Saved entries
== Segment start ==
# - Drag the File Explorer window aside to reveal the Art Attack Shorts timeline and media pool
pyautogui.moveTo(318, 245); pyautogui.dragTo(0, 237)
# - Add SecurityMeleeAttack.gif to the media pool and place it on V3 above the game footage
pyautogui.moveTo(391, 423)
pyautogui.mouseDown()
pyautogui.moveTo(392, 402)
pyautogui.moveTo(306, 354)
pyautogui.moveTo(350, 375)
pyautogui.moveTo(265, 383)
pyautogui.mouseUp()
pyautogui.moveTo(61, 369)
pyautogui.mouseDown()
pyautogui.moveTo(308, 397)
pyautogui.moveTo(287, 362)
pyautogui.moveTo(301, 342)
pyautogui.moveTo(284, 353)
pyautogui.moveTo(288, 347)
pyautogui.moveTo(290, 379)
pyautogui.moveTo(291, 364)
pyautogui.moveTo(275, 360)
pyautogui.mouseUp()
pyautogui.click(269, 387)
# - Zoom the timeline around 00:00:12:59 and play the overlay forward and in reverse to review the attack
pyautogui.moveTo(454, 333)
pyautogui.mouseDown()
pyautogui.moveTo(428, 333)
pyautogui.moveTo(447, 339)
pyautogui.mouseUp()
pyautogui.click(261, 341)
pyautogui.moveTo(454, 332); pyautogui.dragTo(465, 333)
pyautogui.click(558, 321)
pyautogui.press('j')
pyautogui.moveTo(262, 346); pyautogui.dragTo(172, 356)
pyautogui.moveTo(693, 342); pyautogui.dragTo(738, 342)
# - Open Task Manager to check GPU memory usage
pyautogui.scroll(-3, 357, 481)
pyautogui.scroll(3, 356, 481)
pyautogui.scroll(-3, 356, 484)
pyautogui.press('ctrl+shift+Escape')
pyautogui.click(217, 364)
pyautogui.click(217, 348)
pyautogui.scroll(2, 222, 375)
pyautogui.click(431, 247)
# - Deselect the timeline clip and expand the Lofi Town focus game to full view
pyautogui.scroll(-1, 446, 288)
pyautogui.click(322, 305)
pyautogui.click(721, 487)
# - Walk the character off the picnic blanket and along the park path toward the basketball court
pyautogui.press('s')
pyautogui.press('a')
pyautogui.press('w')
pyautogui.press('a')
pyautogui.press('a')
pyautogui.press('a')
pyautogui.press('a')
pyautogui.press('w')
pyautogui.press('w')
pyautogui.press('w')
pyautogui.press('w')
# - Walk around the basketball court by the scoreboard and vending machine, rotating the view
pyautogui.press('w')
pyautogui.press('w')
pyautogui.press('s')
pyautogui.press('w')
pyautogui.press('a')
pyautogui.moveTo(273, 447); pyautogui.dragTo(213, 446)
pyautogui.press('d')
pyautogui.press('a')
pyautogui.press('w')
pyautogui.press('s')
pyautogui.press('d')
== Segment end ==
### What to work on
The string "timeline" marks the lines to copy; report each of them from the data above.

### Written response
# - Drag the File Explorer window aside to reveal the Art Attack Shorts timeline and media pool
# - Zoom the timeline around 00:00:12:59 and play the overlay forward and in reverse to review the attack
# - Deselect the timeline clip and expand the Lofi Town focus game to full view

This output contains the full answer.